When Thomas Morgan was about 30 years old he joined the Mormon Church and, despite fierce opposition from his wife's family,
he and his wife Ann brought their family to America, initiating through great sacrifice and hardship a new era of opportunity
for their Morgan descendents. Without gratitude and appreciation for those who laid the foundations for the now we live in,
it is easy to lose perspective on the difficult journey of life. Our pioneer forefather's challenges were physical but our
challenges are mental. It is vital for us to understand how much Thomas Morgan, his wife Ann Watkins, and their children contributed
to our lives by conquering their physical challenges and helping to build the infrastructure we enjoy today. When they chose
to change the terrain upon which the battle was fought they chose a terrain with much higher risk and hardship but with a
correspondingly higher potential for reward and gain. They reached for higher goals, spiritually and materially. Their decision
to emigrate laid the foundation for who and what our Morgan Family in America is today. Their history can be an inspiration
to us and their strength can underpin ours as we face our own life challenges.
In the fall of 2003 James and Josephine Morgan traveled to England to investigate the country of Thomas Morgan and Ann Watkins'
origin.
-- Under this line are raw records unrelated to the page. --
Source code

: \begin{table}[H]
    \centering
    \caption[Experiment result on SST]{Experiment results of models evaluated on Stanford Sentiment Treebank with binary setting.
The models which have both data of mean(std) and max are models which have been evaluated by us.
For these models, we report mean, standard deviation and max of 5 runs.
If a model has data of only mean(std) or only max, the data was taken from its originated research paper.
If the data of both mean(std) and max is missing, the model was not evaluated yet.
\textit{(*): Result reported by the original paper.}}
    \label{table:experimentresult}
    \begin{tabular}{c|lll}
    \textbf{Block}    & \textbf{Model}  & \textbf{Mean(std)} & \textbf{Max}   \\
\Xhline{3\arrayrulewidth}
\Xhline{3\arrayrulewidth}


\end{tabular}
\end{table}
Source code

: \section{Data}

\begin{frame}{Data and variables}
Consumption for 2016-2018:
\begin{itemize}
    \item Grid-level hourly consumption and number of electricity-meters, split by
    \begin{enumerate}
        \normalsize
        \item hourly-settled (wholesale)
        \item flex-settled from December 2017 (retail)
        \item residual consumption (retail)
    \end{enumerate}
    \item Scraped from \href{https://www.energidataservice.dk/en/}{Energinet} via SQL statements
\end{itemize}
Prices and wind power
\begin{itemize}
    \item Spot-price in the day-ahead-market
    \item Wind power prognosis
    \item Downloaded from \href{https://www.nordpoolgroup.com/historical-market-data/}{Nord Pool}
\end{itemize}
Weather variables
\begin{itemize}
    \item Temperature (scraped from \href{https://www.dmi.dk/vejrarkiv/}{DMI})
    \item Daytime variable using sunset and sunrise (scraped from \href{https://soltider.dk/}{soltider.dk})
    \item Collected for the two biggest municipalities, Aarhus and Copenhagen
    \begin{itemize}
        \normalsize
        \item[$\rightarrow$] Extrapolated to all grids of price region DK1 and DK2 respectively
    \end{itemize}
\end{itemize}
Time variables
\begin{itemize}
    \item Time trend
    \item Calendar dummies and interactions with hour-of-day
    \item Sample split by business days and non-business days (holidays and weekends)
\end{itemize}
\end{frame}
Thomas and Ann were unique people whose lives have had an impact on the lives of their descendents and on many others
as well. There is a need to find more information on Ann Watkins and to clear up the misinformation that has crept into Thomas
Morgan's record over the years. Thomas Morgan and Ann Watkins came from a small area in Herefordshire about ten miles northeast
of the city of Hereford. The three Horseshoes Inn, a bed and breakfast at Little Cowarne, in a rural setting on the western
edge of the small area where Thomas and Ann lived, provides an excellent base to work from. The primary research resources
are the records office in Hereford, the local history center in Bromyard, and the local parish churches. In an investigation
of this sort the help of a local guide is invaluable. Polly Rubery BSc., a family historian living in Herfordshire, has long
been interested in Mormon emigrants from Herefordshire. Her John Rowberry family was baptized in Herefordshire in 1840 by
the famous Mormon missionary Wilford Woodruff. Polly has made a special study of the Mormon emigrations, teaches courses in
family history, and manages family history websites for herself and the Herefordshire Family History Society. Polly was essential
as local guide and interpreter to help the investigators understand the nuances and complexities of Herefordshire culture
The part of Herefordshire that Thomas and Ann Morgan came from is rural farm country with hedgerows along the roads and between
the fields. Unlike other parts of England and Scotland, it does not have extensive stone walls between the fields. The roads
are narrow and the villages are small.
In the 1851 Herefordshire census, Thomas Morgan states that he was born in Much Cowarne. This simple statement requires some
explanation if one is to understand Thomas Morgan's origins. The name Much Cowarne, as currently used, seems to have originally
meant large, or many, cow barns. And nearby Little Cowarne, fewer, or smaller, cow barns. The terms "much" and
"little" also refer to the relative size of the two parishes, much (magna or great) being the larger and little
(parva or lesser) being the smaller. In any case our Herefordshire heritage was definitely of an Agricultural nature.
Herefordshire lies on the western boundary of England. It is bordered on the west by Wales. Hereford, which has a cathedral,
is the only city in Herefordshire (traditionally, in England, only a town with a cathedral is considered to be a city). The
area of Thomas and Ann Watkins Morgan's origin is hilly farmland lying about ten miles northeast of Hereford. It lies on the
east and west sides of the River Frome as it runs southward from Bromyard. The area is small, about 8 to 10 miles square,
generally encompassing the villages of Little Cowarne, Much Cowarne and Bishops Frome.